Source data

[Start of Attachment]

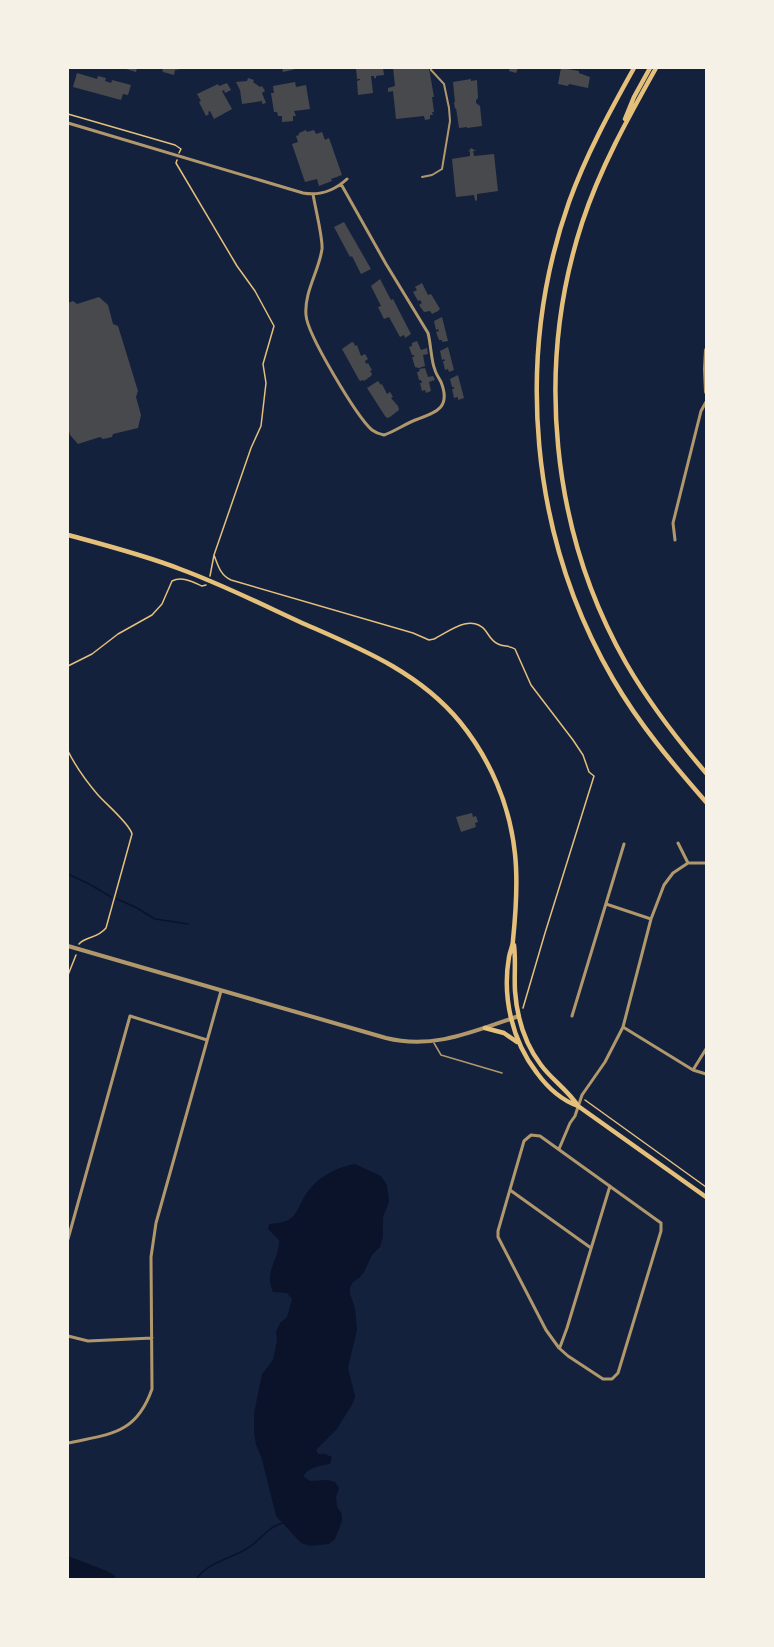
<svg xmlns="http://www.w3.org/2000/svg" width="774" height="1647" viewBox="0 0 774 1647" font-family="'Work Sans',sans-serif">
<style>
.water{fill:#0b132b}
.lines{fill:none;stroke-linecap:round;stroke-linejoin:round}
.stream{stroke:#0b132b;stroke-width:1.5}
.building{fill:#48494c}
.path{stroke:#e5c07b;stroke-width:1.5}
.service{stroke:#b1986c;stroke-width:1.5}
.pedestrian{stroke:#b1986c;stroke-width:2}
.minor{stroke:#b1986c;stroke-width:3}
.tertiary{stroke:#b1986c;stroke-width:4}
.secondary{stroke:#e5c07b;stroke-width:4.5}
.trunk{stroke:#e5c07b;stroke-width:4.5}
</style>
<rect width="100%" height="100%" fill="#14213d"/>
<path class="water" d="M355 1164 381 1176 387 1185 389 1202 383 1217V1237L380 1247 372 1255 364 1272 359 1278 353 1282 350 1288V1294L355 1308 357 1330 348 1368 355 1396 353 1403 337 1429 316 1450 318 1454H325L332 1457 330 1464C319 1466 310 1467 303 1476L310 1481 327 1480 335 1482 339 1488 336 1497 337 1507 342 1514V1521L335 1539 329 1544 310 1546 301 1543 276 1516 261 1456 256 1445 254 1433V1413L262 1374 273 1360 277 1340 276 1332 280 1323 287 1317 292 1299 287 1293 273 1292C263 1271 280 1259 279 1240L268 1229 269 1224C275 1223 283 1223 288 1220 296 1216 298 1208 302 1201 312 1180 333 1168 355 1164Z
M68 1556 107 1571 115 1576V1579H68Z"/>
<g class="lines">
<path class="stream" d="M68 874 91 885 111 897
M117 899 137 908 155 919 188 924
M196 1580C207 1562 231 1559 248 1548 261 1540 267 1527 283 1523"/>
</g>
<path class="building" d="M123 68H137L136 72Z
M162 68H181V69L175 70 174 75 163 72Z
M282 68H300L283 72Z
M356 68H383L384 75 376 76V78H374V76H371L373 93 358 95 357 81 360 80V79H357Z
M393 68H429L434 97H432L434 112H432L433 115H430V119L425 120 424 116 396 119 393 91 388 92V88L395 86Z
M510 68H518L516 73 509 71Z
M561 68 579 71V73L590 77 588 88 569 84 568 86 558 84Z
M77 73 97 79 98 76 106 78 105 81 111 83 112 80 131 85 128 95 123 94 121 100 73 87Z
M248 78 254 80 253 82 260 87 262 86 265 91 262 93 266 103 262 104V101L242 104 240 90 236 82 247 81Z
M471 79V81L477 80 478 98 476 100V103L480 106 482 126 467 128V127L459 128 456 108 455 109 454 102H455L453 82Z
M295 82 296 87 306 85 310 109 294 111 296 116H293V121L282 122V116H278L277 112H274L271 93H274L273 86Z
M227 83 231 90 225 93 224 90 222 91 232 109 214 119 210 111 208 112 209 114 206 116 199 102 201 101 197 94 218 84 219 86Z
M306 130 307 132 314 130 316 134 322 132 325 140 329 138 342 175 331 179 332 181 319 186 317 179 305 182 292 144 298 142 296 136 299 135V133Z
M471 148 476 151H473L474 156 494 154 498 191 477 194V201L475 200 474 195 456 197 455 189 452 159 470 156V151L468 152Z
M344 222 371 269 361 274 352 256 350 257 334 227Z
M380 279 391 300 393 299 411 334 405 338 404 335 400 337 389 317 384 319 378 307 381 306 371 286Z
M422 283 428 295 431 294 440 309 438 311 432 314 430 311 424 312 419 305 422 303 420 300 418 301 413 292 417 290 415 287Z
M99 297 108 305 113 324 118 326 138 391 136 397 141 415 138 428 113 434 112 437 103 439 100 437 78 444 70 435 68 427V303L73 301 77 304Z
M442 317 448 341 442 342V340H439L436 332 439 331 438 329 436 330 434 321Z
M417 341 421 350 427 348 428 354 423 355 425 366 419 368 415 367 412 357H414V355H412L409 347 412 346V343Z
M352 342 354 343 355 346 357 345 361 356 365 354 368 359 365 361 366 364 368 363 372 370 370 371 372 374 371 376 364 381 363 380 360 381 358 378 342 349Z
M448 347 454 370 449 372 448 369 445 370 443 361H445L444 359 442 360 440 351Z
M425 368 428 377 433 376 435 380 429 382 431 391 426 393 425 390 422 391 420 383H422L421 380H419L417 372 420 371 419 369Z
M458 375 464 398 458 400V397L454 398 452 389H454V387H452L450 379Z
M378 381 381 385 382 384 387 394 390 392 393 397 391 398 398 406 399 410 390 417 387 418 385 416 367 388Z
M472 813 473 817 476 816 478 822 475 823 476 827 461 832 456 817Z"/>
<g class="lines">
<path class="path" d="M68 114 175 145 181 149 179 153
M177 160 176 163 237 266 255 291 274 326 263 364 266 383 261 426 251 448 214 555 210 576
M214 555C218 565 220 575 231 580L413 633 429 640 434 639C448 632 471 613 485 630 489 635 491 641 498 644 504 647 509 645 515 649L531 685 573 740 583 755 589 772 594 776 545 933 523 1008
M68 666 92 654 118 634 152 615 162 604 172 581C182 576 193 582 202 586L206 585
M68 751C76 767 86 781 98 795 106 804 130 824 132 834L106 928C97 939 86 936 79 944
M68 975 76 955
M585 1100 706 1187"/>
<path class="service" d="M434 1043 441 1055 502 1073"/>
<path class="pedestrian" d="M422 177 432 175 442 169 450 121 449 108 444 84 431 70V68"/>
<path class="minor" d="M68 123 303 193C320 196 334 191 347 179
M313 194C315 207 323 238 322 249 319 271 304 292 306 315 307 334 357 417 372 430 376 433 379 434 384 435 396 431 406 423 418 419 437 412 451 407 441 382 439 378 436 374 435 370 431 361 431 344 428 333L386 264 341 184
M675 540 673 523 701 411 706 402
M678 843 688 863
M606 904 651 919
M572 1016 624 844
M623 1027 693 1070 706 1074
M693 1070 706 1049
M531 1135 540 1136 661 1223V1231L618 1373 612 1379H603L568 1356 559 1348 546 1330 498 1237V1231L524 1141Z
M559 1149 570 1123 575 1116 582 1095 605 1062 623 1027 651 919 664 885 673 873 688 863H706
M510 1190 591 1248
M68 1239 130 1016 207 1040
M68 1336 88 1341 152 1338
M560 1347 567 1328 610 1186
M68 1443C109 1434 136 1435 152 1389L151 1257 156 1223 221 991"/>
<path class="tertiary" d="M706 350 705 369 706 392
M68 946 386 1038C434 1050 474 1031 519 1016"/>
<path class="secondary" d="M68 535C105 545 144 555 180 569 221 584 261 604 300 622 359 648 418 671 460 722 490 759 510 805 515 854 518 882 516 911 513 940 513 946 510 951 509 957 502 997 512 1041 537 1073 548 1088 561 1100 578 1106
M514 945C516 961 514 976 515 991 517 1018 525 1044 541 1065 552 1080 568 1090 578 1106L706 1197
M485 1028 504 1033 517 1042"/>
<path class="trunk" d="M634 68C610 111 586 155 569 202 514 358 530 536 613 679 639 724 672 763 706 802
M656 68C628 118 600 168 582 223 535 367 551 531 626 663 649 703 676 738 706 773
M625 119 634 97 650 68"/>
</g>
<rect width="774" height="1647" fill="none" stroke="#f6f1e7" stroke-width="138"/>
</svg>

[End of Attachment]
[Start of Attachment]

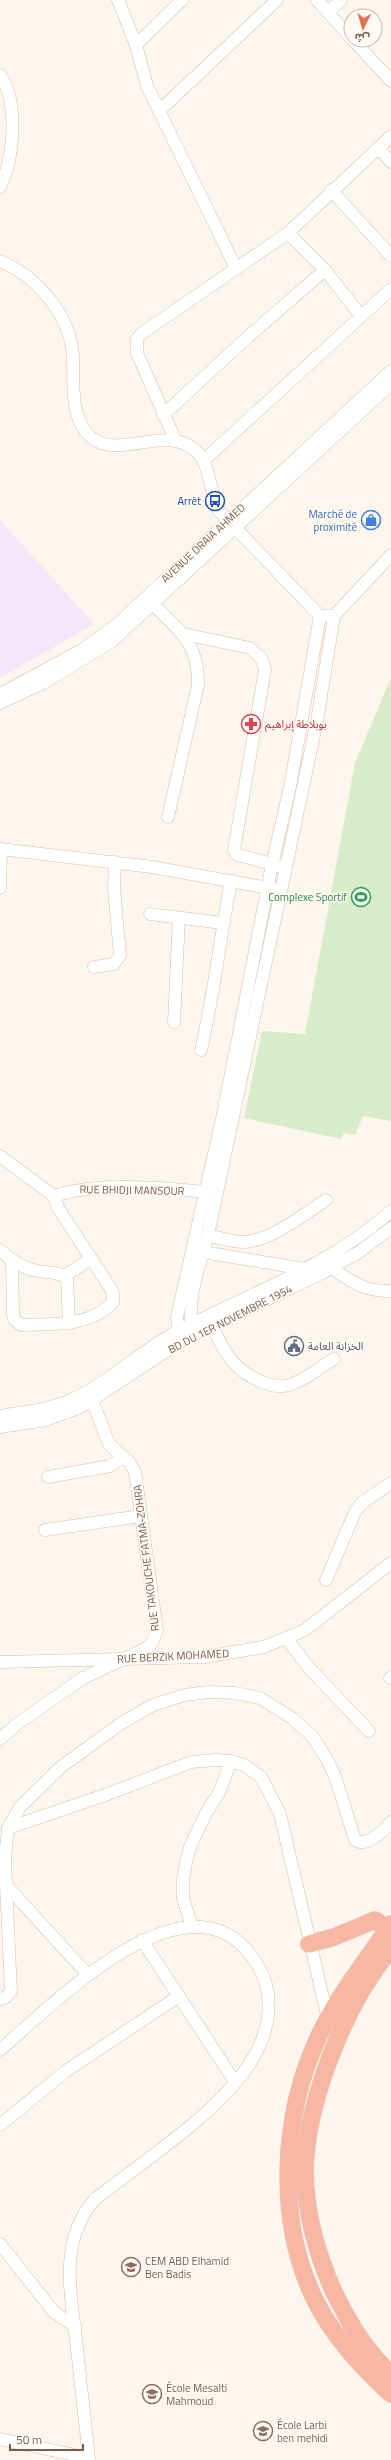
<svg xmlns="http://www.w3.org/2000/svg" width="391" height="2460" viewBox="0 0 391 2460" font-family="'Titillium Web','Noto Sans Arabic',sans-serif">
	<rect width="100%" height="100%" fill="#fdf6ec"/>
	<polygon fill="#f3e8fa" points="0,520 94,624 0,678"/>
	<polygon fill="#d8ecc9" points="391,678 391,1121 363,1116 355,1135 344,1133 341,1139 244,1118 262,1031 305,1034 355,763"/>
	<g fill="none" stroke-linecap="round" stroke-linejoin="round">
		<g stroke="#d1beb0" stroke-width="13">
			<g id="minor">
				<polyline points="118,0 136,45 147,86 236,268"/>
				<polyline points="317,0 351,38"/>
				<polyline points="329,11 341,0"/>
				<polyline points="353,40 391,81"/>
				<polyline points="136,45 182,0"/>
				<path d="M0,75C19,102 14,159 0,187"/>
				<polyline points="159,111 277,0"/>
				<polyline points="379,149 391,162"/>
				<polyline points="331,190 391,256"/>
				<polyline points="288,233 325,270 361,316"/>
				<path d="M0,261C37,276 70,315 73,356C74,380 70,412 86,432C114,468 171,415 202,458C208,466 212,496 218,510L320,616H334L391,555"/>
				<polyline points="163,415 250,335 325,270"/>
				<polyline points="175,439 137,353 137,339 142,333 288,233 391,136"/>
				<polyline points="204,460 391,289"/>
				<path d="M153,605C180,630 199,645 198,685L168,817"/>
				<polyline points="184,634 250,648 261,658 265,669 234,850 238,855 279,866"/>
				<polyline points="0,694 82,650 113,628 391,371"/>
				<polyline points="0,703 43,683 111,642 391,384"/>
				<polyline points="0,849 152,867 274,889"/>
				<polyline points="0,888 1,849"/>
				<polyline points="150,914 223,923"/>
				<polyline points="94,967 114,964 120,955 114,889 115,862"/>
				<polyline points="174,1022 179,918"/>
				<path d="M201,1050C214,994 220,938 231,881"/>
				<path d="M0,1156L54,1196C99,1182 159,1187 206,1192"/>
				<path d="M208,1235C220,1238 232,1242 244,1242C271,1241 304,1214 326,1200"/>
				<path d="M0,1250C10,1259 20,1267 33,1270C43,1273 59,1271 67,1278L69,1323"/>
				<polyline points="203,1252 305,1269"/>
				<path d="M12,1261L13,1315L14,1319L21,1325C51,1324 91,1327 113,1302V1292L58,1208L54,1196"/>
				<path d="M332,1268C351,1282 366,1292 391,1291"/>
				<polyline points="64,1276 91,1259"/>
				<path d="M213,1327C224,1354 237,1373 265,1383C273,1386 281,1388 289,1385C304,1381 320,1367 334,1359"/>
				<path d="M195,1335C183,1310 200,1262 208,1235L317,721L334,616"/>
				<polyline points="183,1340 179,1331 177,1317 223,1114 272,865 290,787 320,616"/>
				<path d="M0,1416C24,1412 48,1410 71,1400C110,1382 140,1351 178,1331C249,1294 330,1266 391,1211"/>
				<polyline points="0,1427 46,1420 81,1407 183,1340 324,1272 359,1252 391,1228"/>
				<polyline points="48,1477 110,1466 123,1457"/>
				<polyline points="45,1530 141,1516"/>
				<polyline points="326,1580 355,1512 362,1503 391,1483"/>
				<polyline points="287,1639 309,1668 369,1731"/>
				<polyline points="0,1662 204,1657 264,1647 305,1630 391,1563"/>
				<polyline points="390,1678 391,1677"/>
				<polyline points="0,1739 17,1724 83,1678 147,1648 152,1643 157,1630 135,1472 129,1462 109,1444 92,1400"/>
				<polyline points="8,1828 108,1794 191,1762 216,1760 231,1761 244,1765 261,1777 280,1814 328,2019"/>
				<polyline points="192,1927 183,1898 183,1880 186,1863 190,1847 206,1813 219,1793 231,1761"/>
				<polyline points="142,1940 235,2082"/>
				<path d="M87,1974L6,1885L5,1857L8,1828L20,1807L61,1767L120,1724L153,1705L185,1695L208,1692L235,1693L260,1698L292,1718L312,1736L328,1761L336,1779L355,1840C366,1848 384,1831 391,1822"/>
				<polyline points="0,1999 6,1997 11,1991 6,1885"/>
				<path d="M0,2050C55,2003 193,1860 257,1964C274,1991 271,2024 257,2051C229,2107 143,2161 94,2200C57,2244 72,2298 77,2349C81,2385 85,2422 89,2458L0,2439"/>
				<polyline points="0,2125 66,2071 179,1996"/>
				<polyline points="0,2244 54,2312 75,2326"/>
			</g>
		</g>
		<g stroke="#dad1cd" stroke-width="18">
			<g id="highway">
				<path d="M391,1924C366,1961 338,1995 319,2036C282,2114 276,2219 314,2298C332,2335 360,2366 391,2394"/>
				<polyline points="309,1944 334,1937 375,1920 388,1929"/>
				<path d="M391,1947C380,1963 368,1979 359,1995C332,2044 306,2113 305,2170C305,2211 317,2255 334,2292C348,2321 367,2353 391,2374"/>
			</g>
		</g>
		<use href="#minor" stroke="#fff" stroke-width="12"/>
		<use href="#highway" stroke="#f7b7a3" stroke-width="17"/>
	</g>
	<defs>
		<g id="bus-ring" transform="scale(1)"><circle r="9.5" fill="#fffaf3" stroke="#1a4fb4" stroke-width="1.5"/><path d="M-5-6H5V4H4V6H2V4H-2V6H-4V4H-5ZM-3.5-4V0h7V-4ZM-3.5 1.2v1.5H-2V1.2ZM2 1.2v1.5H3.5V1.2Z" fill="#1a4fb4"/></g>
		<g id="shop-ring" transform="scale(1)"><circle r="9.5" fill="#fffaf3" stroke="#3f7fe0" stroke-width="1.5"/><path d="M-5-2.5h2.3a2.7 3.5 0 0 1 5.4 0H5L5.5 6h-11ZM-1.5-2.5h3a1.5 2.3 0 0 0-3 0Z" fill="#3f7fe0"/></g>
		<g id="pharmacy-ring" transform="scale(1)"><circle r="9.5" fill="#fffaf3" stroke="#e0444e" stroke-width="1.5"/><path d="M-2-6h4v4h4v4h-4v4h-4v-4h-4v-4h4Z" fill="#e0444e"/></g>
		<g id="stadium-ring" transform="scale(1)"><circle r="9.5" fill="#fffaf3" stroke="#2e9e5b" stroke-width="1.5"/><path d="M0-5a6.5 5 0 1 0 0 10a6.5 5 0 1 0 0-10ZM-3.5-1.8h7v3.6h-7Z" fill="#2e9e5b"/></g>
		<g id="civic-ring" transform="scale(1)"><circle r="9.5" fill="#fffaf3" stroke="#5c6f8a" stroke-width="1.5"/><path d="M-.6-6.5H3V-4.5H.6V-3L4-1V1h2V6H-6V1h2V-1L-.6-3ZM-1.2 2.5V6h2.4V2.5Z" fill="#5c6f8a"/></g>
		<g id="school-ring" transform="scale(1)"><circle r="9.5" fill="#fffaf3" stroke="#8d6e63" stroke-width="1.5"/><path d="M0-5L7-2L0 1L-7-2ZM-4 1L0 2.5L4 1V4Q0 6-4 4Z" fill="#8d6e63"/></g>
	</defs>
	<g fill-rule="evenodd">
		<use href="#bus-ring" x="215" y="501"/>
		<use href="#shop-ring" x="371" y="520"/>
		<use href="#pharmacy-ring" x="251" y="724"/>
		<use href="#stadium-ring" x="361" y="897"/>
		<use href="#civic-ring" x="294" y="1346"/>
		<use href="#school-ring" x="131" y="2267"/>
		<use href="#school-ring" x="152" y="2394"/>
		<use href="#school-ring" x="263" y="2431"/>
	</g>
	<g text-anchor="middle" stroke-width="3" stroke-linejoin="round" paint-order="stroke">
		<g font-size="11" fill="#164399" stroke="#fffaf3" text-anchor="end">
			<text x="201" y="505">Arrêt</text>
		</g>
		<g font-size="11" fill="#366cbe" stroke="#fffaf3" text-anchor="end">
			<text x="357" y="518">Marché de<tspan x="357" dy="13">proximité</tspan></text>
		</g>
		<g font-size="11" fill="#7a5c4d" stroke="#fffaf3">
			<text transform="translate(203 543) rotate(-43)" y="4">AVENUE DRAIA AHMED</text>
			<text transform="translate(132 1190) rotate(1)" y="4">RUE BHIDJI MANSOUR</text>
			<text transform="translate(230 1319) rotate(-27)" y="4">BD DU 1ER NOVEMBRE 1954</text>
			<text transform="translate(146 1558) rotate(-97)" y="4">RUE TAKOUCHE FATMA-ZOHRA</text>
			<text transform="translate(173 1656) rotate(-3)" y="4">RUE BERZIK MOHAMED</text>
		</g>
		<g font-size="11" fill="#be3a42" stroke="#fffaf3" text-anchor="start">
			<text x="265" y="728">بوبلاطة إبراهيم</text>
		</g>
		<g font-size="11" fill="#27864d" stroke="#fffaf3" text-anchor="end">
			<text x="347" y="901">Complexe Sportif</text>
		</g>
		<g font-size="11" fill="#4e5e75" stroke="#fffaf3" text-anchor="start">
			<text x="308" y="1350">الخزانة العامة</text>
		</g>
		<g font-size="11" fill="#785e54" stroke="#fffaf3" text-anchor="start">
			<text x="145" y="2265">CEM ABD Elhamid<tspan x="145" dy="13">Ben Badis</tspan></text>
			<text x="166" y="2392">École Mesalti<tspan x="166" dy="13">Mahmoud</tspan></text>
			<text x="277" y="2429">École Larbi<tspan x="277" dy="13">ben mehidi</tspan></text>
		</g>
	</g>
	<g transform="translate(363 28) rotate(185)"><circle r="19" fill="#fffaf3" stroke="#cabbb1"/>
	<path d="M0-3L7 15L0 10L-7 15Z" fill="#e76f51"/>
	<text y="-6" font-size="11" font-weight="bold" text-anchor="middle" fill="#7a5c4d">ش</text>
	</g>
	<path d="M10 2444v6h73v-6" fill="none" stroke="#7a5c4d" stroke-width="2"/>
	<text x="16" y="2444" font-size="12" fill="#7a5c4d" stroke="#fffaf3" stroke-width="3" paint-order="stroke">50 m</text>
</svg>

[End of Attachment]

- WHAT NEEDS TO BE DONE: Which of the lines in the data contain the string "middle"? Return each one.

- EXERCISE RESPONSE:
	<g text-anchor="middle" stroke-width="3" stroke-linejoin="round" paint-order="stroke">
	<text y="-6" font-size="11" font-weight="bold" text-anchor="middle" fill="#7a5c4d">ش</text>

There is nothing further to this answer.